わたしが大学時代に好きだった教授が授業で出した資料に、上記があったことをおぼえている。
たぶんこんなことを10年以上も好き好んで覚えてる人間などそんなにいなさそう。
ただ、現代的な感覚として、宮沢賢治もmbtiでいうところのINFJだと言われているなら多少わたしの内観に近いところがあるのかもしれない。
だから当時すべてを理解するに至らなくても気にはなったから記憶の片隅に居続けた?

そういうわけで、教授の当時の言葉も思い出しながら自己流の解釈といこう。わたし自身、当時よりは実感を伴った気がするから。

文章は『わたくしといふ現象は』と、始まる。
わたくし=現象と述べる。
あなたが現象という言葉からうける印象にどんなものがあるだろうか?

調べてみると、現れた形・すがた。ある物事が形をとって現れること、とある。
宮沢賢治は『わたくしといふ人間は』とは述べていない。
現象というのは、条件によっては表れも消えもする、もっとはかなくて頼りないもののように感じる。

それを言い表すように、『仮定された有機交流電燈の
ひとつの青い照明です(あらゆる透明な幽霊の複合体)』と続く。
仮定された有機交流電燈は、人の肉体を言い表しているようでなんとなくわかる。ひとつの青い照明、というのは人魂のことだろうか、とにかく魂のようなものだろう。
その後のカッコに入れられた、あらゆる透明な幽霊の複合体という言葉。
ひとつの青い照明(人の魂?心?)=あらゆる透明な幽霊の複合体である。

これがわたしはなんとなく実感できる。
できた、が正しく、いつもそうかと言われたら違う。

方法は、心に浮かんだ言葉で自分と対話すること。チャットのように。
他者は挟まない。思い浮かぶままに書き連ね、素直な言葉で自分と対話をする。一人称が変わろうが、理性で考えたら何いってんだか、な内容でも内観から浮かび上がってくる言葉をとにかく書き出してみる。と、己の中身が見えてくる。
1回だけではなく、日をかえて何回もする。と、性格や一人称が統一されておらず、自分の中にはひとりではなく、何人かの透明な幽霊(意識?魂?)がいるように感じられる。
性別も男性女性両方いる。何人居るかというのが重要なわけではなく、自分のなかには男性性、女性性の両方があるんだな、と認めることのほうが重要な気がする。わたしは4人ぐらい居そうだが。

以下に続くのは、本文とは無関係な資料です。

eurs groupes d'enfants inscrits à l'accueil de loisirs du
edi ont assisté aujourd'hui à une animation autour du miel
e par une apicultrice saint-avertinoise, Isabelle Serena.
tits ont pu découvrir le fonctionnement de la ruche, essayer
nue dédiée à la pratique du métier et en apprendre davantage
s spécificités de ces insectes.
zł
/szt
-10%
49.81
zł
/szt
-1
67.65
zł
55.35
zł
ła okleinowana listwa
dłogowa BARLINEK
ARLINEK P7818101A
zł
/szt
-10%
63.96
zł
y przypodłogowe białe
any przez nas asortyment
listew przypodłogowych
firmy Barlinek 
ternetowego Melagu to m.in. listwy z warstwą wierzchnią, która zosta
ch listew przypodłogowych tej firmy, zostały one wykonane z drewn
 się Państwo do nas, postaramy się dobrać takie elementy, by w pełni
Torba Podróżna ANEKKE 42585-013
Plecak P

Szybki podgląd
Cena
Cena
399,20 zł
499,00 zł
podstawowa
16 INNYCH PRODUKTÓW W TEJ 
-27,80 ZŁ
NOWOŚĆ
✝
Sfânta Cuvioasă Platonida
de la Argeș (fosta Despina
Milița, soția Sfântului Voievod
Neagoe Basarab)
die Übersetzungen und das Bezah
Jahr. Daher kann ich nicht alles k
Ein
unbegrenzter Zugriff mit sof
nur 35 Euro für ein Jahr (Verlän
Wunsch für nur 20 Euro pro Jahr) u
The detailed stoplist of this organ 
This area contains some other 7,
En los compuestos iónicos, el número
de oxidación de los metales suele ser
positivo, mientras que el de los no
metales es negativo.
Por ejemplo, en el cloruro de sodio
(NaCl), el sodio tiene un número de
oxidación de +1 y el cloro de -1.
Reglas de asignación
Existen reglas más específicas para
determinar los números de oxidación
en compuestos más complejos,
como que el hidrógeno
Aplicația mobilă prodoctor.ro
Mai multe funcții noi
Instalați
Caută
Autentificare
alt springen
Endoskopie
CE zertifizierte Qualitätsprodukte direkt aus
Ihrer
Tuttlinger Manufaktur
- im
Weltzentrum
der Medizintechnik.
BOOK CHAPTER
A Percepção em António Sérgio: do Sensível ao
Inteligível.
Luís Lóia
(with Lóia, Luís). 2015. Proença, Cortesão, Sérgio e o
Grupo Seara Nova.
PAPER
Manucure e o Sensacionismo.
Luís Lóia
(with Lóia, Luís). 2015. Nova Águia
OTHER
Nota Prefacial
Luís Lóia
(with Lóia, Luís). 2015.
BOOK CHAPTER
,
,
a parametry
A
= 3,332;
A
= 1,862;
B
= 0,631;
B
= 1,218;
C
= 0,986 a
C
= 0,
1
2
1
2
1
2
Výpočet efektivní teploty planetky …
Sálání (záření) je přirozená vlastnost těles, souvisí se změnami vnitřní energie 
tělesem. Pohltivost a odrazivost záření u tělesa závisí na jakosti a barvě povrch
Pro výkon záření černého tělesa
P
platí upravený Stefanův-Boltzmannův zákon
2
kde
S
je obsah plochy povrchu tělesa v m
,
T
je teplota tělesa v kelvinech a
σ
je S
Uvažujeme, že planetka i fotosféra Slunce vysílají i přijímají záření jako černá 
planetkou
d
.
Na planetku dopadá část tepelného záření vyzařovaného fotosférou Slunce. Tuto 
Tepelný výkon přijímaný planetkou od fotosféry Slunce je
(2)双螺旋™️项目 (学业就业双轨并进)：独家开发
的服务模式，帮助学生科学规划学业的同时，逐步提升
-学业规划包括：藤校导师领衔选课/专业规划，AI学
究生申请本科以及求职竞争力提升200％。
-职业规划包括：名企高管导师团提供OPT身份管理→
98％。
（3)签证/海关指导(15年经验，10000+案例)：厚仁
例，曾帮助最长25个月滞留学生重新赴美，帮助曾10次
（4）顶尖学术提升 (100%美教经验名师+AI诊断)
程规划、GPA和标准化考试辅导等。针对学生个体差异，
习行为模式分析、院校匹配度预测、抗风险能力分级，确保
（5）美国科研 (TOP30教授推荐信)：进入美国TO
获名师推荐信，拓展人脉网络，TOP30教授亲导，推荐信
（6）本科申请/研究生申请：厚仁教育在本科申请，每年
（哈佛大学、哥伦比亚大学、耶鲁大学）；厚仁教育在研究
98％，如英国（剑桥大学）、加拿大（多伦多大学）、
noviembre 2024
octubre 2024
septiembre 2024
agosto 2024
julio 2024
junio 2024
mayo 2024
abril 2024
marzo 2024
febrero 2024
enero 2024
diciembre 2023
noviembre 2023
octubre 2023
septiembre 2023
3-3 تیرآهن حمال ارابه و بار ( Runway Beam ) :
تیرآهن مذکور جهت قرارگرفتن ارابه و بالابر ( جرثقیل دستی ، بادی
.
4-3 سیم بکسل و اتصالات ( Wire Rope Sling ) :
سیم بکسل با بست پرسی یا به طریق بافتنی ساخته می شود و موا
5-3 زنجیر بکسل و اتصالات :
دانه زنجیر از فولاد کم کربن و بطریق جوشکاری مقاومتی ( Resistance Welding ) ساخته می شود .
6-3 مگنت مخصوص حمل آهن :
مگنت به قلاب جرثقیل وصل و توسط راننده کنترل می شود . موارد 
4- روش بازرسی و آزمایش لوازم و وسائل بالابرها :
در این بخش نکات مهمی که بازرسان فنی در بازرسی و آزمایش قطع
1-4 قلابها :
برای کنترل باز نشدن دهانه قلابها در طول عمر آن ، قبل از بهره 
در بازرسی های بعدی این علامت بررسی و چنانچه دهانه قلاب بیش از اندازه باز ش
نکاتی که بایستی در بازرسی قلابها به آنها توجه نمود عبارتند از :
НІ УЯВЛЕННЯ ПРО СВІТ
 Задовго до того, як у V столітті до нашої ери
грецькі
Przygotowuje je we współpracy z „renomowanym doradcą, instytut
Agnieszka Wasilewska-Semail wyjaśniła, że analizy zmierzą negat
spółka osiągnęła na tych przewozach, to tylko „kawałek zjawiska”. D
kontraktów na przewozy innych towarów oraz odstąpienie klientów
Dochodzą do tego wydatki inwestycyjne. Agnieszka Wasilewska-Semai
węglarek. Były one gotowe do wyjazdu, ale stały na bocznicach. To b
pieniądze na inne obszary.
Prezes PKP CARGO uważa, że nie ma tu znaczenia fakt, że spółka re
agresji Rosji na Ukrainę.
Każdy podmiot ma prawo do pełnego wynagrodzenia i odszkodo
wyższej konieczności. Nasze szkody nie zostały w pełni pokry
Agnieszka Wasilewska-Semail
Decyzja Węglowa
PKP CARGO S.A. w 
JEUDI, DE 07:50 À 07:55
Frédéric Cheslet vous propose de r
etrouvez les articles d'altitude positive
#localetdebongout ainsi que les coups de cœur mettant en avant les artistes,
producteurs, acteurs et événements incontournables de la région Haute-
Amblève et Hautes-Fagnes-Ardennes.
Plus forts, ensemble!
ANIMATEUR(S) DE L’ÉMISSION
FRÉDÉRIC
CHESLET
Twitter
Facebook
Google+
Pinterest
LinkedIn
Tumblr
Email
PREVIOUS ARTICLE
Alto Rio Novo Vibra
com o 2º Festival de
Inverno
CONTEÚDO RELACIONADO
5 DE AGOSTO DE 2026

これはもしかしたら鏡に向かって自分に話しかけるのに似たものがあるのかもしれない。したことないけど。

幽霊は複合体になってわたしを現している。
心や魂といったものはとにかく人間の心臓や脳といった内部にある物体に宿っていると思われがちだけれど、意外と外の見えない部分で幽霊のように漂っているのかもしれない。
まあ、脳で考えて言葉を吐いてるだろうと言われたら微妙か。
だから、文字を書き連ねる際に考えるのではなく考えない、無意識に任せるのが大事だとは思うけれど。

続く文章は、有機交流電燈から因果交流電燈と言い換えられ展開していく。
(ひかりはたもち その電燈は失はれ)
電燈(肉体)はなくなっても、ひかり(魂)はたもたれる。わたしという肉体がなくなっても、魂はあり続けるということだろうか。
わたしに集った幽霊の複合体はまたばらばらになって、新しい電燈に宿る。そのときには電燈名としてのわたし、○○○(個人名)としてではないのだろうけど。


こんな感じの解釈。世界観ともいう?
文学的とも心理学的ともスピリチュアルともつかない曖昧な文章だと思うけど、これ以上の説明はわからない。ので、これでおわっとく。

わたしの書いてることわからなくていいので(わたしもよくわかってない)、気になったら心の隅にでも残しておいて、あなたの生きている過程で実感が伴ったときに思い出してくれたらうれしく思う。
書いてて思うがそんなことあるのか...?
まあきっと、こういうものの見方もあるよって話です。